Actually, the above ["B"] form is not the only way to represent bytes-valued bins. It gets a little more specific than that. There are other tokens that refer to more specific bytes values. In particular, list-valued and map-valued bins are represented as a bytes value.

The following backup file contains two secondary indexes, a UDF file, and a record.
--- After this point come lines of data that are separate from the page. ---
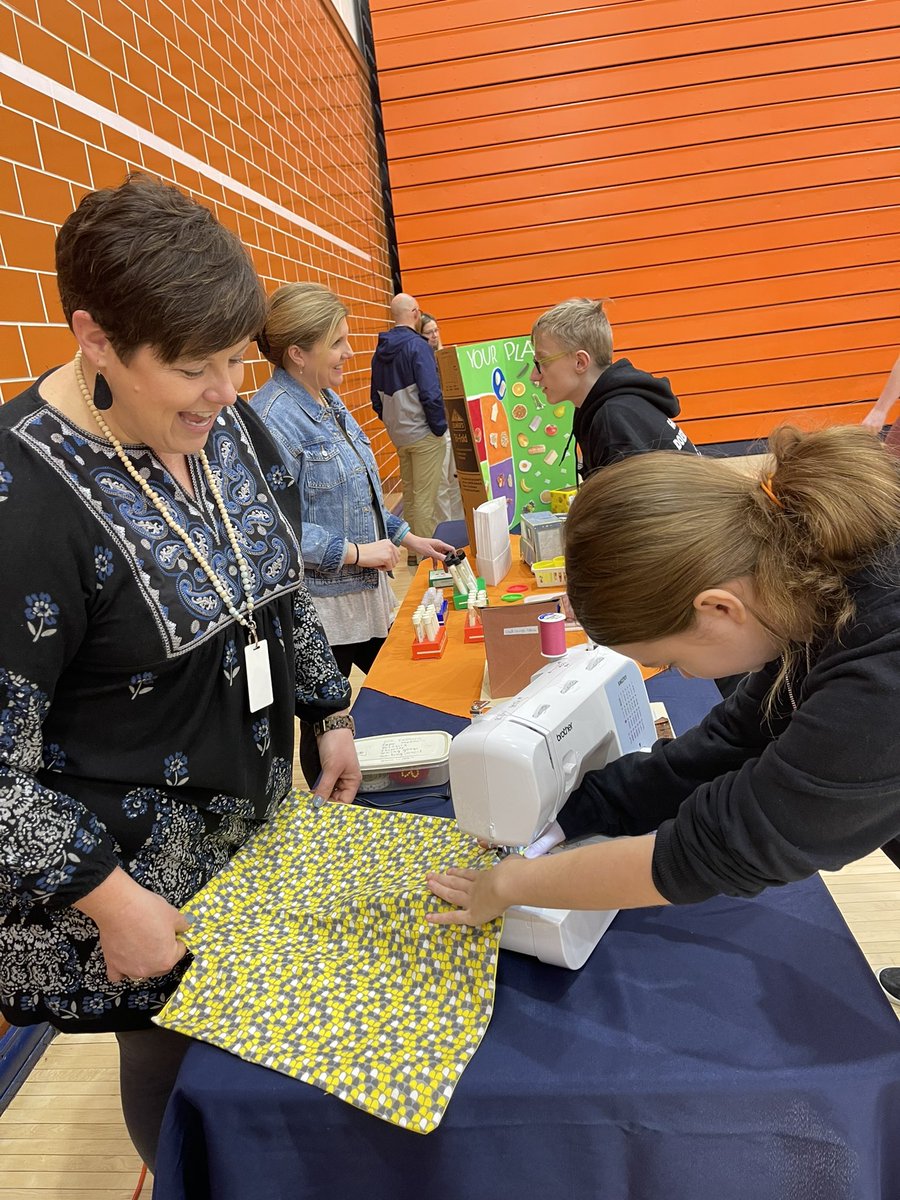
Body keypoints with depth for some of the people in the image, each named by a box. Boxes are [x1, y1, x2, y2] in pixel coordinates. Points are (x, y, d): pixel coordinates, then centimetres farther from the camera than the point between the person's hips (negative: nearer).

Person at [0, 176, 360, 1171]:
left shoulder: (228, 427, -4)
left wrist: (330, 715, 10)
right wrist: (110, 901, -19)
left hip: (258, 817, 6)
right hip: (126, 863, -6)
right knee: (176, 1056, 17)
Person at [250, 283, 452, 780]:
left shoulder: (329, 402, 9)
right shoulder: (273, 419, -21)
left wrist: (406, 538, 15)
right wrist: (356, 552, -22)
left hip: (364, 591, 10)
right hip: (319, 605, -10)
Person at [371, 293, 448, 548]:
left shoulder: (380, 351, 8)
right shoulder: (418, 345, -14)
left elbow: (376, 397, 15)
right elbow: (430, 393, -20)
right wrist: (440, 428, -10)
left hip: (398, 435, 8)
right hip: (423, 434, -8)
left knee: (409, 493, 16)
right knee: (425, 498, -3)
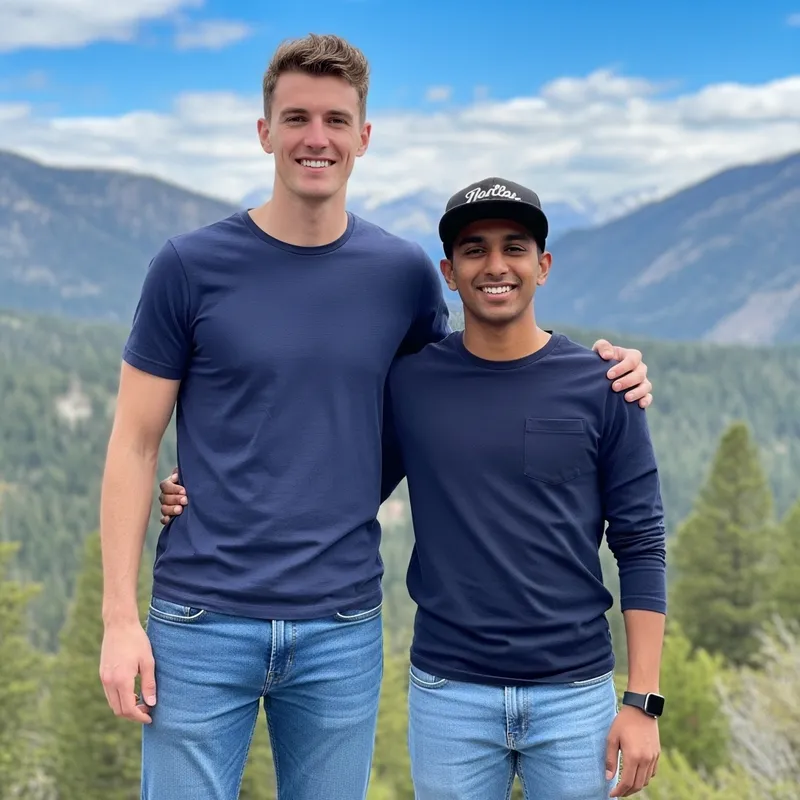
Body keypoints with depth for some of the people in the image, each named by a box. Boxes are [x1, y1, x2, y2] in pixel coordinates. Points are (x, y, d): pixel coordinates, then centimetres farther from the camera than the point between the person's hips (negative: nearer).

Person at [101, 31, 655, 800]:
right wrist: (120, 617, -6)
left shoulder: (404, 271, 3)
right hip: (202, 622, -2)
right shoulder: (190, 266, -4)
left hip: (343, 629, 2)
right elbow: (134, 445, -1)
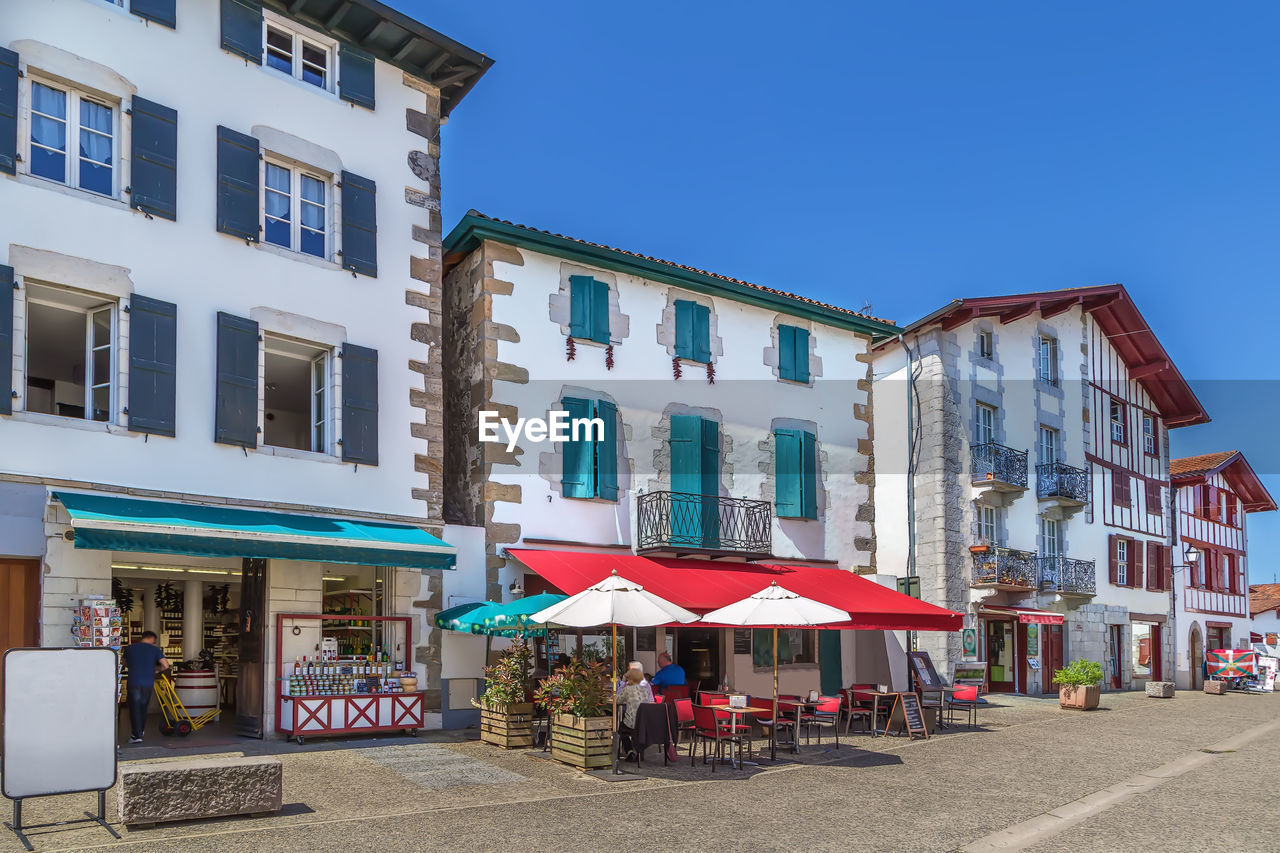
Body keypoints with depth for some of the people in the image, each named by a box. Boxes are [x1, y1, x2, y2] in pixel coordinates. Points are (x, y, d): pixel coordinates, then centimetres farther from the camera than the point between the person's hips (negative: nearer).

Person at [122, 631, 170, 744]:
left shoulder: (129, 648, 6)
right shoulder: (155, 649, 1)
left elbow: (125, 664, 21)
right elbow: (165, 666, -6)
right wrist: (156, 670, 14)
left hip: (134, 682, -1)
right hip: (148, 683, 1)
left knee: (135, 709, 2)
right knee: (143, 708, 16)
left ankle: (137, 735, -4)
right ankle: (140, 732, 26)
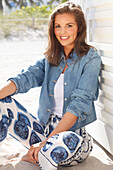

The two empty lines stem from the UDF file, which contains two line feeds.

Version 3.1
# namespace test
# first-file
* i test test-set int-index N 1 int-bin N
* i test test-set string-index N 1 string-bin S
* u L test.lua 27 -- just an empty Lua file


+ n test
+ d q+LsiGs1gD9duJDbzQSXytajtCY=
+ s test-set
+ g 1
+ t 0
+ b 2
- I int-bin 12345
- S string-bin 5 abcde

In greater detail:

• The backup was taken from namespace test and set test-set.

• The record never expires and it has two bins: an integer bin, int-bin, and a string bin, string-bin, with values 12345 and "abcde", respectively.

• The secondary indexes are int-index for the integer bin and string-index for the string bin.

• The UDF file is test.lua and contains 27 bytes.

Let's also look at the corresponding hex dump for a little more insight regarding the UDF file and its line feeds.

0000: 5665 7273 696f 6e20 332e 310a 2320 6e61  Version 3.1.# na
0010: 6d65 7370 6163 6520 7465 7374 0a23 2066  mespace test.# f
0020: 6972 7374 2d66 696c 650a 2a20 6920 7465  irst-file.* i te
0030: 7374 2074 6573 742d 7365 7420 696e 742d  st test-set int-
0040: 696e 6465 7820 4e20 3120 696e 742d 6269  index N 1 int-bi
0050: 6e20 4e0a 2a20 6920 7465 7374 2074 6573  n N.* i test tes
0060: 742d 7365 7420 7374 7269 6e67 2d69 6e64  t-set string-ind
0070: 6578 204e 2031 2073 7472 696e 672d 6269  ex N 1 string-bi
0080: 6e20 530a 2a20 7520 4c20 7465 7374 2e6c  n S.* u L test.l
0090: 7561 2032 3720 2d2d 206a 7573 7420 616e  ua 27 -- just an
00a0: 2065 6d70 7479 204c 7561 2066 696c 650a   empty Lua file.
00b0: 0a0a 2b20 6e20 7465 7374 0a2b 2064 2071  ..+ n test.+ d q
00c0: 2b4c 7369 4773 3167 4439 6475 4a44 627a  +LsiGs1gD9duJDbz
00d0: 5153 5879 7461 6a74 4359 3d0a 2b20 7320  QSXytajtCY=.+ s
00e0: 7465 7374 2d73 6574 0a2b 2067 2031 0a2b  test-set.+ g 1.+
00f0: 2074 2030 0a2b 2062 2032 0a2d 2049 2069   t 0.+ b 2.- I i
0100: 6e74 2d62 696e 2031 3233 3435 0a2d 2053  nt-bin 12345.- S
0110: 2073 7472 696e 672d 6269 6e20 3520 6162   string-bin 5 ab
0120: 6364 650a                                cde.

The content of the Lua file consists of the 27 bytes at offsets 0x096 through 0x0b0. The line feed at 0xb0 still belongs to the Lua file, the line feed at 0xb1 is the line feed dictated by the backup file format.